Anis Amri, der zwölffache Mörder vom Breitscheidplatz, war ein regelmäßiger Besucher der Fussilet-Moschee im Stadtteil Moabit. Diese galt als Treffpunkt für Islamisten und eine Brutstätte zur Radikalisierung Jugendlicher und junger Männer. Jetzt ist der Betreiber der Moschee, der Verein »Fussilet 33«, verboten. Zeitgleich mit dem Inkrafttreten des Verbots wurden 24 weitere Räume des Vereins durchsucht, unter anderem die Räume in der Perleberger Straße sowie die Haftzellen diverser Vereinsmitglieder in den Haftanstalten Moabit und Tegel.

Der Moscheeverein, so schreibt es der »rbb«, soll darüber hinaus Muslime und militärische Ausrüstung in Krisengebiete geschleust haben und Geld für Terroranschläge in Syrien gesammelt haben. Bereits 2015 wurden die Ermittlungen gegen den Verein und einzelne Mitglieder aufgenommen. Gegen fünf Personen wurden Haftstrafen wegen verschiedener Terrordelikte verhängt.

Laut Ermittlungen des Verfassungsschutz hatten zehn Gefährder in der Moschee einen regelmäßigen Anlaufpunkt. Das Verbot des Vereins zögerte sich so lange hinaus, weil der Berliner Senat exakt EINEN einzigen Beamten zur Bearbeitung des Verbotsverfahrens abgestellt hatte. Und aufgrund Urlaub und längerer Krankheit dieses Beamten ruhte dann während dessen Abwesenheit das gesamte Verfahren.
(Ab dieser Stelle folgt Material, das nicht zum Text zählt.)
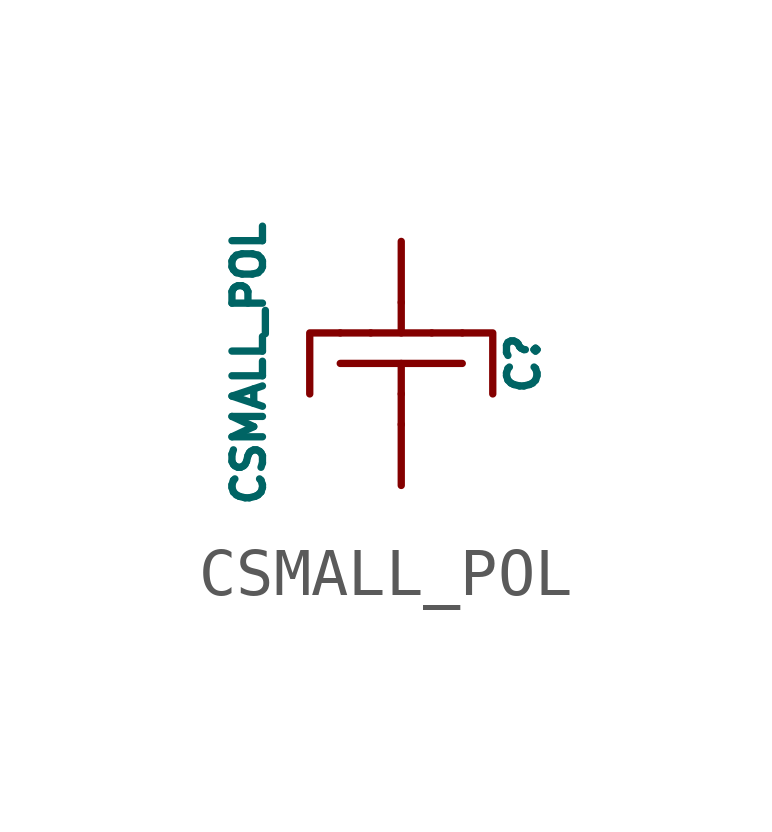
<source format=kicad_sym>
(kicad_symbol_lib
  (version 20241209)
  (generator "kicad_symbol_editor")
  (generator_version "9.0")
  (symbol "CSMALL_POL"
    (pin_numbers
      (hide yes))
    (pin_names
      (offset 0)
      (hide yes))
    (property "Reference" "C"
      (at 2.54 0 90)
      (effects (font (size 0.635 0.635))))
    (property "Value" "CSMALL_POL"
      (at -3.175 0 90)
      (effects (font (size 0.635 0.635))))
    (property "Datasheet" ""
      (at 0 0 90)
      (effects (font (size 1.524 1.524))))
    (symbol "CSMALL_POL_0_1"
      (polyline (pts (xy -1.27 0.635) (xy -0.635 0.635)) (stroke (width 0) (type default)) (fill (type none)))
      (polyline (pts (xy -1.27 0.635) (xy -1.905 0.635) (xy -1.905 -0.635)) (stroke (width 0) (type default)) (fill (type none)))
      (polyline (pts (xy -0.635 0.635) (xy 0.635 0.635)) (stroke (width 0) (type default)) (fill (type none)))
      (polyline (pts (xy 0 1.27) (xy 0 0.635)) (stroke (width 0) (type default)) (fill (type none)))
      (polyline (pts (xy 0 0) (xy 0 -0.635)) (stroke (width 0) (type default)) (fill (type none)))
      (polyline (pts (xy 0 -1.27) (xy 0 -0.635)) (stroke (width 0) (type default)) (fill (type none)))
      (polyline (pts (xy 1.27 0.635) (xy 0.635 0.635)) (stroke (width 0) (type default)) (fill (type none)))
      (polyline (pts (xy 1.27 0.635) (xy 1.905 0.635) (xy 1.905 -0.635)) (stroke (width 0) (type default)) (fill (type none)))
      (polyline (pts (xy 1.27 0) (xy -1.27 0)) (stroke (width 0) (type default)) (fill (type none))))
    (symbol "CSMALL_POL_1_1"
      (pin passive line (at 0 2.54 270) (length 1.27) (name "~" (effects (font (size 0.635 0.635)))) (number "1" (effects (font (size 0.635 0.635)))))
      (pin passive line (at 0 -2.54 90) (length 1.27) (name "~" (effects (font (size 0.635 0.635)))) (number "2" (effects (font (size 0.635 0.635))))))))
</source>
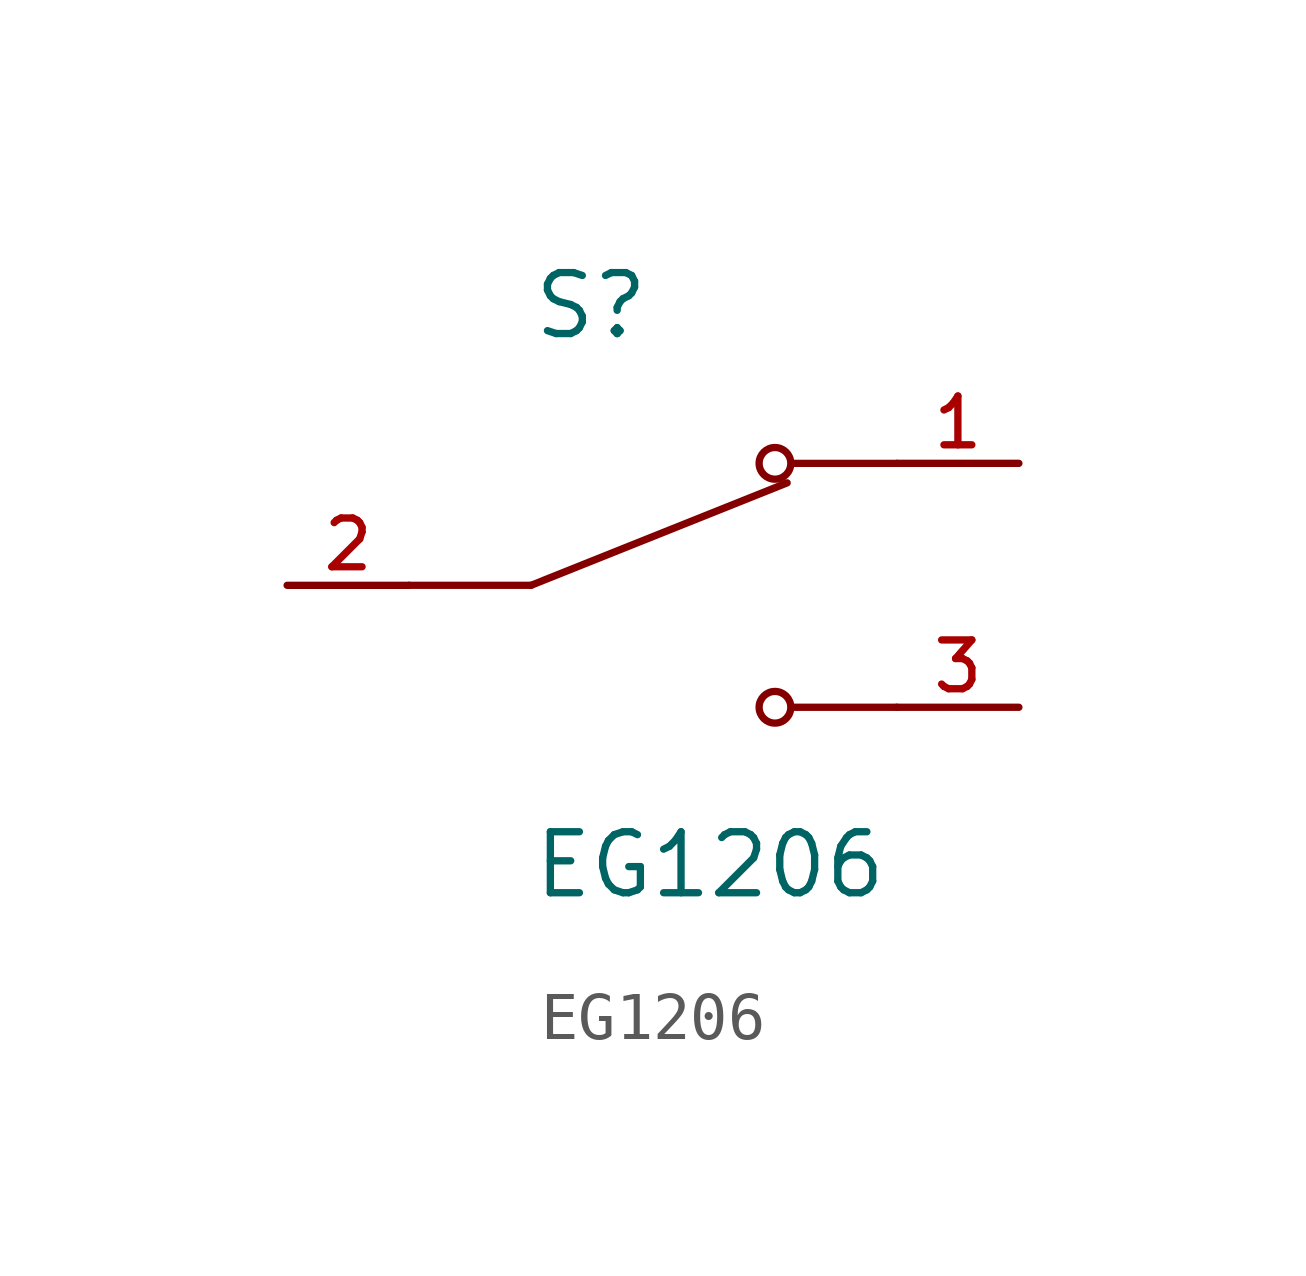
<source format=kicad_sym>
(kicad_symbol_lib
  (version 20211014)
  (generator kicad_symbol_editor)
  (symbol "EG1206"
    (pin_names
      (offset 1.016))
    (property "Reference" "S"
      (at -2.54 5.08 0)
      (effects (font (size 1.27 1.27)) (justify bottom left)))
    (property "Value" "EG1206"
      (at -2.54 -5.08 0)
      (effects (font (size 1.27 1.27)) (justify top left)))
    (symbol "EG1206_0_0"
      (polyline (pts (xy -2.54 0.0) (xy 2.794 2.134)) (stroke (width 0.152)))
      (circle (center 2.54 2.54) (radius 0.33) (stroke (width 0.152)) (fill (type none)))
      (circle (center 2.54 -2.54) (radius 0.33) (stroke (width 0.152)) (fill (type none)))
      (polyline (pts (xy 5.08 -2.54) (xy 2.921 -2.54)) (stroke (width 0.152)))
      (polyline (pts (xy 5.08 2.54) (xy 2.921 2.54)) (stroke (width 0.152)))
      (polyline (pts (xy -2.54 0.0) (xy -5.08 0.0)) (stroke (width 0.152)))
      (pin passive line (at 7.62 2.54 180.0) (length 2.54) (name "~" (effects (font (size 1.016 1.016)))) (number "1" (effects (font (size 1.016 1.016)))))
      (pin passive line (at -7.62 0.0 0) (length 2.54) (name "~" (effects (font (size 1.016 1.016)))) (number "2" (effects (font (size 1.016 1.016)))))
      (pin passive line (at 7.62 -2.54 180.0) (length 2.54) (name "~" (effects (font (size 1.016 1.016)))) (number "3" (effects (font (size 1.016 1.016))))))))
</source>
Effektivität ist anders.

Man kann nun trefflich darüber diskutieren, ob bei einer konsequenten Verfolgung des Verbotsverfahrens dieses Verbot wesentlich früher hätte umgesetzt werden können. Wäre der Verein deutlich früher verboten worden, so wäre ein Anlaufpunkt für Gefährder weggefallen. Gefährder, wie Anis Amri es einer war. Und ohne den Wegfall eines solchen Anlaufpunktes wäre in letzter Konsequenz der Terroranschlag vom Breitscheidplatz möglicherweise zu verhindern gewesen. Doch darüber kann man nur diskutieren; die Fakten sind ja längst geschaffen.